In een aftakking van de wasbakafvoer. Die
aftakking moet boven de sifon (stankafsluiter)
zitten en zodanig dat de bocht van de slang zich
op tenminste 60 cm van de vloer bevindt.
In een afvoerpijp. Wij adviseren een standpijp
van 65 cm hoogte; in ieder geval niet lager dan 60
cm en niet hoger dan 90 cm.
Het eind van de afvoerslang moet altijd belucht
zijn, dat wil zeggen dat de binnendiameter van de
pijp groter moet zijn dan de buitendiameter van
het slangeind.
De afvoerslang legt u vanaf de machinekant over
de vloer en laat u pas bij de afvoermogelijkheid
omhoog lopen.
Elektrische aansluiting
De machine is voor 220-230V / 50Hz gemaakt.

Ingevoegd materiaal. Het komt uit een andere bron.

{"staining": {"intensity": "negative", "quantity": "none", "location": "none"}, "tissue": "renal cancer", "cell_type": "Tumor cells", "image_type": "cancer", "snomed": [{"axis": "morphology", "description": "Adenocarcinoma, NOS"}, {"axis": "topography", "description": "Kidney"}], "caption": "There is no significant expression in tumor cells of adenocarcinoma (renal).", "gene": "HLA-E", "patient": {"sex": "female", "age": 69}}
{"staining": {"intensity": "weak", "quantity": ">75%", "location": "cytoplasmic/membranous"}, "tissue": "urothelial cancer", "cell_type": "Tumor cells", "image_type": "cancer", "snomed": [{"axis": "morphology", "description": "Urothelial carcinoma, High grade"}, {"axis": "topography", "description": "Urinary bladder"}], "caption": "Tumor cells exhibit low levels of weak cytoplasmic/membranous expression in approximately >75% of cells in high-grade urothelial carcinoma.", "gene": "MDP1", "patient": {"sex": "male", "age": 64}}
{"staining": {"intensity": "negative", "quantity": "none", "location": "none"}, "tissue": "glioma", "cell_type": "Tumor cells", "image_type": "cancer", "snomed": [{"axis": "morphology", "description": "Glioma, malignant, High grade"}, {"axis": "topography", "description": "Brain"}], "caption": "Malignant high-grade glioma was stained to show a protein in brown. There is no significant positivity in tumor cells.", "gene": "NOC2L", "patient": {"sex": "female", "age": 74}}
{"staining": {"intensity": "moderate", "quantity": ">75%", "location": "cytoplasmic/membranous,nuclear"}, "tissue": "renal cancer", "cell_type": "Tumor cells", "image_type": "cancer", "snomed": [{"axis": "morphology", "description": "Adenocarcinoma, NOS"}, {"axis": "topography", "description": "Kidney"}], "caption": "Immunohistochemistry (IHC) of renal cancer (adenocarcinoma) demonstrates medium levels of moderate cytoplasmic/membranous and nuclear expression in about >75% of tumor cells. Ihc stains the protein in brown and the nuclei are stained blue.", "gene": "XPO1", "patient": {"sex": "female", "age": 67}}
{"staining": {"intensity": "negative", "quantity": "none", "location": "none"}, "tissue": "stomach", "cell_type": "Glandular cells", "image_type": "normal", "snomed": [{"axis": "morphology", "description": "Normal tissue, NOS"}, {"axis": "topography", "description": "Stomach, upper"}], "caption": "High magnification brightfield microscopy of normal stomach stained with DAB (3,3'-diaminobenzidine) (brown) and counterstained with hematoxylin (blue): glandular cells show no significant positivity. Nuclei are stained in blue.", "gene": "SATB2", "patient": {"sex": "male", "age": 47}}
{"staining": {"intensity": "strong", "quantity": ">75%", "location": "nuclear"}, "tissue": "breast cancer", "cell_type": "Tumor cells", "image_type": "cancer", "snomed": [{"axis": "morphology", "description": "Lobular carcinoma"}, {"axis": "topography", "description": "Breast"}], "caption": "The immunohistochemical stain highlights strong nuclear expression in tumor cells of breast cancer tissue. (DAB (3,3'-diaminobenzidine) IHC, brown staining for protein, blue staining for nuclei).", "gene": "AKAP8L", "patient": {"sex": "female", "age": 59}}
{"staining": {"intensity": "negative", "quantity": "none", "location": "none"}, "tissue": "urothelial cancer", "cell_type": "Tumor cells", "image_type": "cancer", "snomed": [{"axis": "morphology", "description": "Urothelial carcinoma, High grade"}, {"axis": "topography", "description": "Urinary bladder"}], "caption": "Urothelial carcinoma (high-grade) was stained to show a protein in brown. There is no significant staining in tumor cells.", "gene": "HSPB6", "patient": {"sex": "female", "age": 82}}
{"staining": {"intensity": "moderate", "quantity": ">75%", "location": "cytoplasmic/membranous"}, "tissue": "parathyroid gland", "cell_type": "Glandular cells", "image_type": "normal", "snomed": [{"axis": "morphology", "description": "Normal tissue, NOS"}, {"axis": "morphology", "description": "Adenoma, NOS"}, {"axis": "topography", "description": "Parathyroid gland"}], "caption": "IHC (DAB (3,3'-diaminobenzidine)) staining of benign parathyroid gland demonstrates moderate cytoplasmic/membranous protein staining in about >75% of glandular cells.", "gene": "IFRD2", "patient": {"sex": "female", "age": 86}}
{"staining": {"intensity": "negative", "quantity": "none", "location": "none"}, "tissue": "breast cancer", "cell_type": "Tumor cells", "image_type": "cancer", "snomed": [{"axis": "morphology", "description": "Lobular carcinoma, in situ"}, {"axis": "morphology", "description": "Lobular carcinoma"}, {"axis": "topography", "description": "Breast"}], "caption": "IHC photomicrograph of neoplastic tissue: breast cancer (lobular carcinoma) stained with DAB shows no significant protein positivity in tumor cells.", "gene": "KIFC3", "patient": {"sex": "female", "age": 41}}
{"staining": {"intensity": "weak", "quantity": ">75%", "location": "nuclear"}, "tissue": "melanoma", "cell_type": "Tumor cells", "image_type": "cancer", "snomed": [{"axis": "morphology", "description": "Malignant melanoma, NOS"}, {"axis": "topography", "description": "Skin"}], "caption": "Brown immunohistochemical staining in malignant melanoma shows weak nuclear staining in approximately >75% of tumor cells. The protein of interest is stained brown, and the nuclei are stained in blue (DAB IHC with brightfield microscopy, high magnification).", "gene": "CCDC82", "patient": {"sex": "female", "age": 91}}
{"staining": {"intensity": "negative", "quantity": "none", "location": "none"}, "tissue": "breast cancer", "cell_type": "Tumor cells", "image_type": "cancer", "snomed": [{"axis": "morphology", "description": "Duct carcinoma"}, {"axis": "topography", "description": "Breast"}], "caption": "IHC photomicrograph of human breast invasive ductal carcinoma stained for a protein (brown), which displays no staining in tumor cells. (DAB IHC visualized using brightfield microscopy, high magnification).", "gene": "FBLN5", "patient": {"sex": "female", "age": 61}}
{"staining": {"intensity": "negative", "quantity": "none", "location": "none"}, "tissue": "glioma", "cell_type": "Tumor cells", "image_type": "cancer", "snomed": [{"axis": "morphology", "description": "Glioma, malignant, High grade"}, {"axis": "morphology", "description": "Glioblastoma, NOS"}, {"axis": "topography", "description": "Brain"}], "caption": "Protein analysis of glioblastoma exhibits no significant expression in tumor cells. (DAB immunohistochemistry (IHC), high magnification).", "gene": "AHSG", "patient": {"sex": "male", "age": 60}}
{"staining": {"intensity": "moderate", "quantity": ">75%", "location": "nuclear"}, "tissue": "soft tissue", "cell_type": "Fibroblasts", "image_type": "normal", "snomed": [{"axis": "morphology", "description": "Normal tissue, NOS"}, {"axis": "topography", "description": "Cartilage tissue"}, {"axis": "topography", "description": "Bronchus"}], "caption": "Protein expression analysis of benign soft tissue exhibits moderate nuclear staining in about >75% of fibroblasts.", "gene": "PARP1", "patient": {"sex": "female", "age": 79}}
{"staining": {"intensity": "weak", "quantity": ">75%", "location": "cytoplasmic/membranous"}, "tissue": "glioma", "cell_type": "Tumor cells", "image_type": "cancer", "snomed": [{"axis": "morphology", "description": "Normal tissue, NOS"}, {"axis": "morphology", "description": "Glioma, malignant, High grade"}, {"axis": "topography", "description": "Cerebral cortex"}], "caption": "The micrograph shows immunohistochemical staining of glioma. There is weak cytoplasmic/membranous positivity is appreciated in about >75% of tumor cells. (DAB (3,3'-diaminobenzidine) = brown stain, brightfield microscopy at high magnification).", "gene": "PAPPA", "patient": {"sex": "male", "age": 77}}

De machine is voorzien van een drie-aderig
aansluitsnoer en steker met randaarde.
De steker mag u uitsluitend plaatsen in een
stopcontact met randaarde; de machine dient
deugdelijk geaard te zijn.
Het aansluitsnoer mag u niet verlengen. Indien
het snoer te kort blijkt te zijn, laat uw installateur
dan of een langer snoer aan de machine
monteren of het stopcontact verplaatsen.
Het gebruik van een verlengsnoer of kabelhaspel
is niet toegestaan.
In bad- of doucheruimten moet doorgaans een
zogeheten «vaste aansluiting» gemaakt worden;
raadpleeg uw installateur.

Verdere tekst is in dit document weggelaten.